Last night, I met my girlfriend whom I have known for 25 years!
I had the cold, nursing a stuffy nose and exhausted from a full day’s work, but still I carried on with our dinner plans, because she was taking the midnight flight out of Singapore back to where she’s based now for work.
We have not seen each other for the past 8 years. In between, we moved houses, relocated, changed jobs and we simply lost touch. And now, a cold cannot hold me back from meeting this friend for dinner.
She found me through the social networking sites, tracked down my latest contact details because she was in Singapore for a work trip. We arranged to meet for dinner.
25 years is a long time. We knew each other when we were little girls. My family was on a vacation to Taiwan, and while the adults chit chat, the children found our way to the playground and we played for an entire afternoon. When you were kids, an entire afternoon is an eternity, and if you got along, you become best friends forever.

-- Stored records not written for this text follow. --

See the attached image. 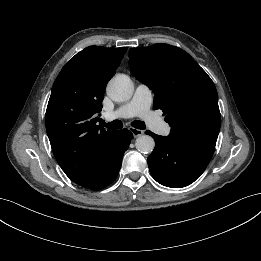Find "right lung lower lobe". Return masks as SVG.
<instances>
[{
	"mask_svg": "<svg viewBox=\"0 0 261 261\" xmlns=\"http://www.w3.org/2000/svg\"><path fill=\"white\" fill-rule=\"evenodd\" d=\"M132 137V133L127 129L117 131L97 165L74 182L92 190H100L112 183L119 173L123 154Z\"/></svg>",
	"mask_w": 261,
	"mask_h": 261,
	"instance_id": "right-lung-lower-lobe-1",
	"label": "right lung lower lobe"
}]
</instances>
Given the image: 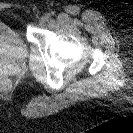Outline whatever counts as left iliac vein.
Returning a JSON list of instances; mask_svg holds the SVG:
<instances>
[{
    "label": "left iliac vein",
    "instance_id": "4c4485c4",
    "mask_svg": "<svg viewBox=\"0 0 133 133\" xmlns=\"http://www.w3.org/2000/svg\"><path fill=\"white\" fill-rule=\"evenodd\" d=\"M49 20V15H44L39 19V23L41 25H45L47 23V21Z\"/></svg>",
    "mask_w": 133,
    "mask_h": 133
}]
</instances>
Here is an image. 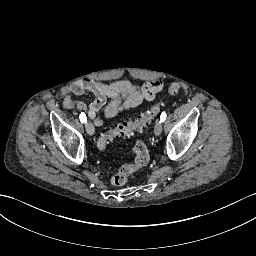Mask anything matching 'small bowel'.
Here are the masks:
<instances>
[{"label":"small bowel","mask_w":256,"mask_h":256,"mask_svg":"<svg viewBox=\"0 0 256 256\" xmlns=\"http://www.w3.org/2000/svg\"><path fill=\"white\" fill-rule=\"evenodd\" d=\"M163 89V83L151 80L142 85L132 84L127 80H119L108 84L85 79L76 82L61 92L63 107L67 110L85 112L96 126H102L104 121L99 116L101 112L105 118H113L124 109L136 108L143 101H152ZM90 92L95 96L88 105L86 102L74 99L73 95ZM110 99L109 102L107 100Z\"/></svg>","instance_id":"c3829d8e"}]
</instances>
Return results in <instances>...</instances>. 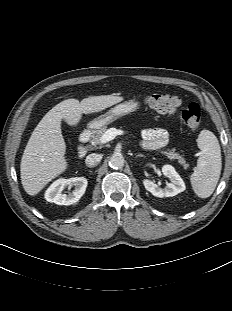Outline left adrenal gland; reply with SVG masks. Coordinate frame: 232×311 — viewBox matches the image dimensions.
Segmentation results:
<instances>
[{
    "label": "left adrenal gland",
    "mask_w": 232,
    "mask_h": 311,
    "mask_svg": "<svg viewBox=\"0 0 232 311\" xmlns=\"http://www.w3.org/2000/svg\"><path fill=\"white\" fill-rule=\"evenodd\" d=\"M136 157H144L143 154H138Z\"/></svg>",
    "instance_id": "a2214340"
}]
</instances>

So we promised to write each other. This is a time before the internet. We were pen pals. We’d share with each other the details of our lives, complete with drawings and illustrations to bring out the full meaning of what we were trying to express over paper. Sometimes there’ll be a bookmark, or a sticker and these are simple gifts that’ll travel miles and miles just to tell a friend that we care.

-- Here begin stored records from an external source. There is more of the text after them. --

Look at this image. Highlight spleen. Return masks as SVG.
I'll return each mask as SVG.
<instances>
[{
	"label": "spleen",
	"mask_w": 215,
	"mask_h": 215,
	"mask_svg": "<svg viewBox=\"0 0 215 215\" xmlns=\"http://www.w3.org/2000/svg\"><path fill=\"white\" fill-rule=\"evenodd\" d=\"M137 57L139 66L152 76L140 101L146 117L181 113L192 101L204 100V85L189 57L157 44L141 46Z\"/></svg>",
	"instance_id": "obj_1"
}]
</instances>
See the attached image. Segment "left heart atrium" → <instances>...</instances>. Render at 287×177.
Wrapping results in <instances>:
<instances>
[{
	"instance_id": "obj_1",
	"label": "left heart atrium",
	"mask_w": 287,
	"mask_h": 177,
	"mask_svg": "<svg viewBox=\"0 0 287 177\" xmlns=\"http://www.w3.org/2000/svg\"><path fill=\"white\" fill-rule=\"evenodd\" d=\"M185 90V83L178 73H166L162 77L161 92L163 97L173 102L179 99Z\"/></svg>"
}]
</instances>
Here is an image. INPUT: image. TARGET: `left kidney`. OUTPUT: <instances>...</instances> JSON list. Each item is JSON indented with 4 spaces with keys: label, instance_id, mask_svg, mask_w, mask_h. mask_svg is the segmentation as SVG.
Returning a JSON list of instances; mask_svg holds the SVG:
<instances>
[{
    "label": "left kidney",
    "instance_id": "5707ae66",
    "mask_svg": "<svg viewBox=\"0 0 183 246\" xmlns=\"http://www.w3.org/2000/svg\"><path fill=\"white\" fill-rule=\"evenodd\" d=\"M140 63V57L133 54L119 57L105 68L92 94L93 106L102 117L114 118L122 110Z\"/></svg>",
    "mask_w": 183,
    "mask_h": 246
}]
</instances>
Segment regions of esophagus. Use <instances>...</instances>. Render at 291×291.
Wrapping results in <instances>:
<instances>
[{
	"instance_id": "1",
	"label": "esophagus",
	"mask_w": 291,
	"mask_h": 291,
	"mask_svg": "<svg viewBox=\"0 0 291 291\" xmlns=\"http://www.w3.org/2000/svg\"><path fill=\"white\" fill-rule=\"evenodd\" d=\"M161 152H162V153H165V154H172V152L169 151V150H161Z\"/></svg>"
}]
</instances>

Through our middle school, high school and college years, we’d write and write and write to each other. Sometimes it is not what is written, but what was written then scratched away. The intensity of the handwriting, the speed of how the words were scribed, or how the letters were folded are all telling signs. Signs of a friendship that grew with pen and paper; signs of a friendship that grew intuitively.
As we mature into womanhood, our lives took on different beats. Things happen so fast so soon that it was impossible to catch each other up via pen and paper anymore.
Our correspondences dwindled in frequency, but never diminishes in intensity. We still knew we had each other’s ears.
She has always reach out to me when she reaches the low points in her life. When she feels most defeated and needs a safe harbor to rest. For the past 8 years, when I did not hear from her, I know that she wanted to on her own and fight the good fight because she wanted to be strong. But when I heard her voice over the phone to schedule for our dinner, I also knew instinctively that she needed an old friend’s assurance again.
Hence, cold-struck or not, I was determined to make it to dinner.
2010 was a bad year for her. Work wise she was doing well when she left Taiwan and relocated to be where her work took her, but her personal life was falling apart and the challenges too much to take on all alone in a foreign land. She sank into depression, and her work days sustained only by the medication prescribed by her doctor. In between our dinner, she’d still be teary-eyed as we talked and there will be moments when she needed to take in a deep breathe to calm herself.
You are so brave, my friend. You’ve always had a kind heart, and sadly there are some people who’d trample on that. Don’t beat yourself up because you had been kind. From now on, just be kinder to yourself.
She nodded.
I think that was all that needed from an old, old friend.
Last night, as we shared our dinner and we poured our hearts out , I know that no amount of time can take away that sense of familiarity. We were there with each other when we – our menial existence of mind and soul – was only just forming. You could say that in a sense, we knew each other from genesis.
As I saw her leave for her flight, I could only say my quiet prayers in my heart. Get well, my friend. Life is hard, but you know when you have an old friend who is still with you in spirit for the past 25 years and still more to come, you can be strong!
A friendship that started in a sandbox, sustained by penpal-ship and now reconnected by technology.